**What this task involves:** In the rows below, start at the line that has "Deutschland" and stop after the line that has "Bądź Pierwszym Który Napisze Recenzję !". Please convert those lines into a numbered list, leaving out blank lines and pictures.

************

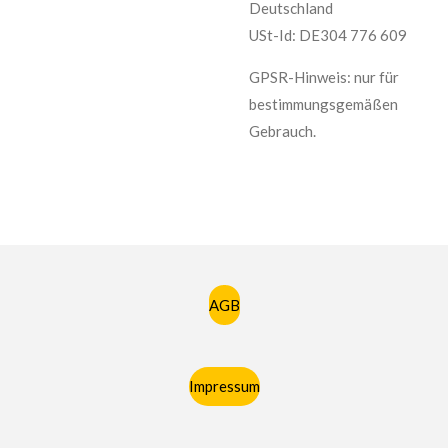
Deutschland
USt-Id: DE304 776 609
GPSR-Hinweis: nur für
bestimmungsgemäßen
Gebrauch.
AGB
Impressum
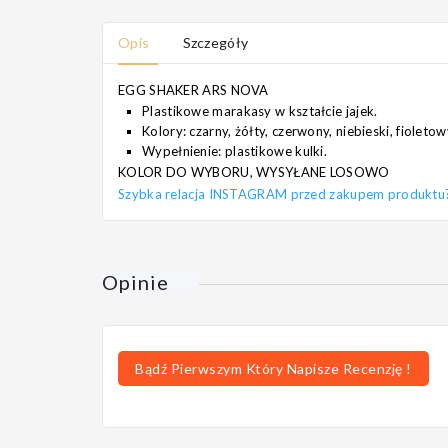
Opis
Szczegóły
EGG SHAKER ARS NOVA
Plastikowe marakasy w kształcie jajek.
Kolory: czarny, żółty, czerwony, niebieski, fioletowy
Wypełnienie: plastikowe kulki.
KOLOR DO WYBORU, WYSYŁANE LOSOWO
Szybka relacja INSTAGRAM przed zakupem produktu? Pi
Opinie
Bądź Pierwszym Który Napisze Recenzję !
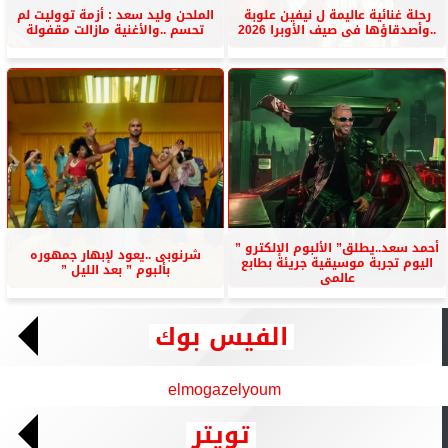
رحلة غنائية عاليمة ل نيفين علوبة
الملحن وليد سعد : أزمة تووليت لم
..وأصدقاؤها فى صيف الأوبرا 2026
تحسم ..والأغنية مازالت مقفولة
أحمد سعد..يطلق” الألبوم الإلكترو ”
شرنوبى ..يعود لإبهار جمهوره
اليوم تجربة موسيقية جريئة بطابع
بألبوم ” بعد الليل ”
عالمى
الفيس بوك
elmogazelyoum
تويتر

************

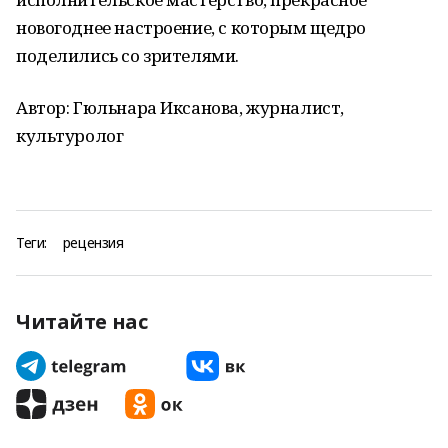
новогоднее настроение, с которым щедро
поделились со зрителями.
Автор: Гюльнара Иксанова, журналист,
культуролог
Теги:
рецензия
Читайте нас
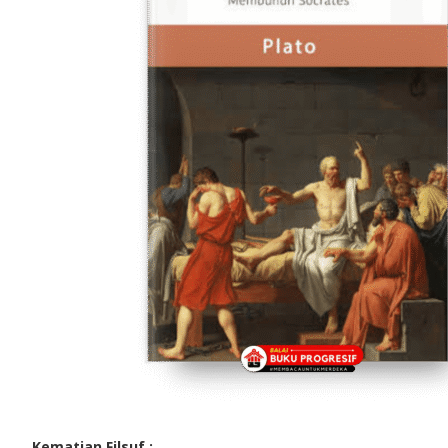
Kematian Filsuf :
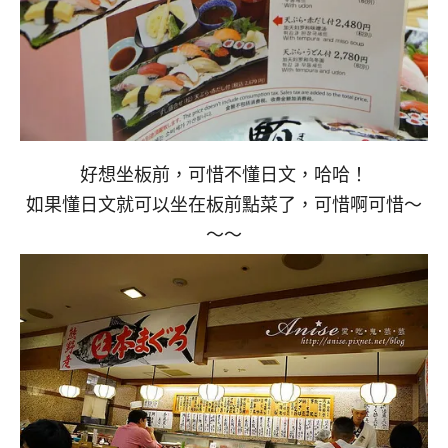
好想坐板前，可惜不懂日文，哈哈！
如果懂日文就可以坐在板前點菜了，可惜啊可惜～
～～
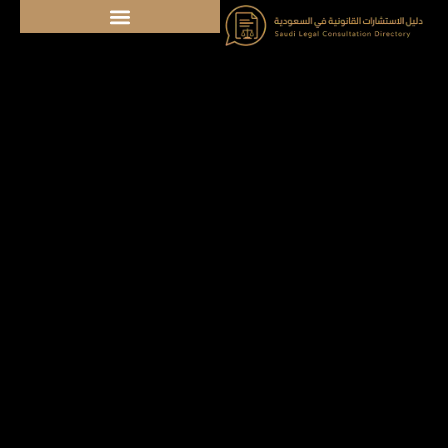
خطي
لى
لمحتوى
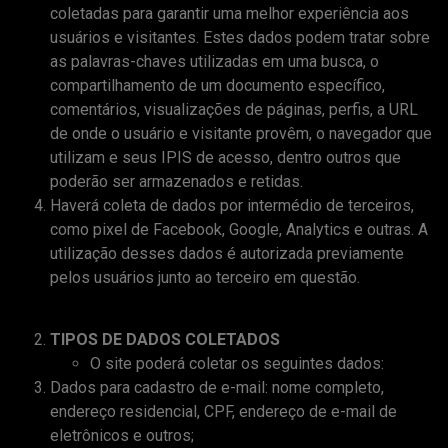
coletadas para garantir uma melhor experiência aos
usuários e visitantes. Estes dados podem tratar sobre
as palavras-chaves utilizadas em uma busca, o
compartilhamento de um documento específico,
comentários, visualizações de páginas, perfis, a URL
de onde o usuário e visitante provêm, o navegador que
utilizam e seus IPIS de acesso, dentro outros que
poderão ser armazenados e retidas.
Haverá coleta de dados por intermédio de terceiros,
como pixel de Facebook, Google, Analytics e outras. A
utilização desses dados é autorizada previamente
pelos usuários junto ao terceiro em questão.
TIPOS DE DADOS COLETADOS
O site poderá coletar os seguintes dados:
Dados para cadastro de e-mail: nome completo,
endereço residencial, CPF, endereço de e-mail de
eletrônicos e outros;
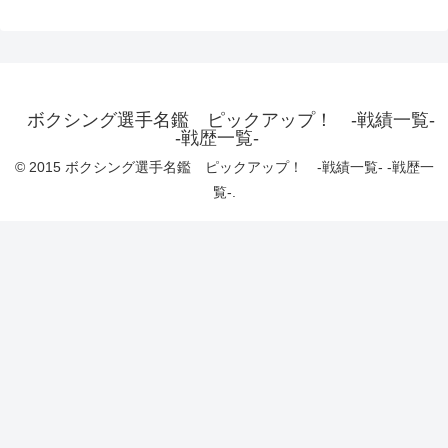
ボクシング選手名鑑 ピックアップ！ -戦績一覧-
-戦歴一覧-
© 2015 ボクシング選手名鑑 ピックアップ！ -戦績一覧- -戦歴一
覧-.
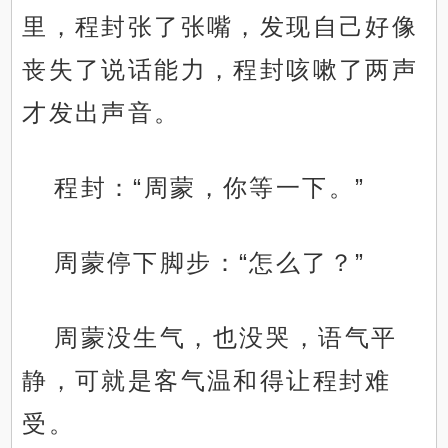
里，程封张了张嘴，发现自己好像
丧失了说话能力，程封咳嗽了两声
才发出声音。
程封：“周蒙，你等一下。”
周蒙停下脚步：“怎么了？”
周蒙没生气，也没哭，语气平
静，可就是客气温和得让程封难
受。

************

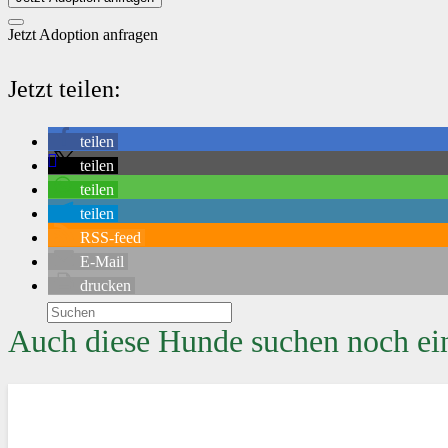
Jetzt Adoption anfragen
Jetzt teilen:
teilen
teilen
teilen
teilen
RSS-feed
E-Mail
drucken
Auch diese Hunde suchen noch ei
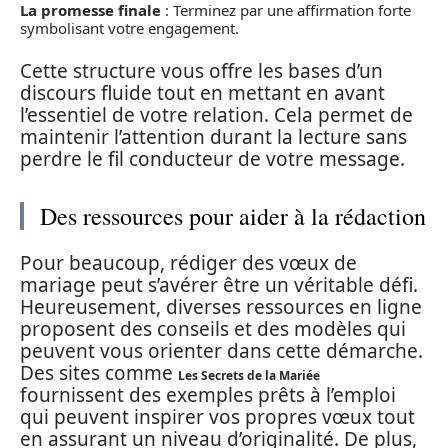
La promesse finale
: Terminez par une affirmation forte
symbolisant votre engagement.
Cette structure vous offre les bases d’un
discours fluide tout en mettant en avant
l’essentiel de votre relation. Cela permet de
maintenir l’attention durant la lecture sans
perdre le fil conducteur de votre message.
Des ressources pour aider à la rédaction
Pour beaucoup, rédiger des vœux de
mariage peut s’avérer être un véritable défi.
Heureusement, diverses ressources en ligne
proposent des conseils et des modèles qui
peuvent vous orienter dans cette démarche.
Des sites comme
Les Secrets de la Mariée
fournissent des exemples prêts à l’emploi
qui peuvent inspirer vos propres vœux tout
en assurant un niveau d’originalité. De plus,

************

**Completed task:**
1. Deutschland
2. USt-Id: DE304 776 609
3. GPSR-Hinweis: nur für
4. bestimmungsgemäßen
5. Gebrauch.
6. AGB
7. Impressum
8. Opis
9. Szczegóły
10. EGG SHAKER ARS NOVA
11. Plastikowe marakasy w kształcie jajek.
12. Kolory: czarny, żółty, czerwony, niebieski, fioletowy
13. Wypełnienie: plastikowe kulki.
14. KOLOR DO WYBORU, WYSYŁANE LOSOWO
15. Szybka relacja INSTAGRAM przed zakupem produktu? Pi
16. Opinie
17. Bądź Pierwszym Który Napisze Recenzję !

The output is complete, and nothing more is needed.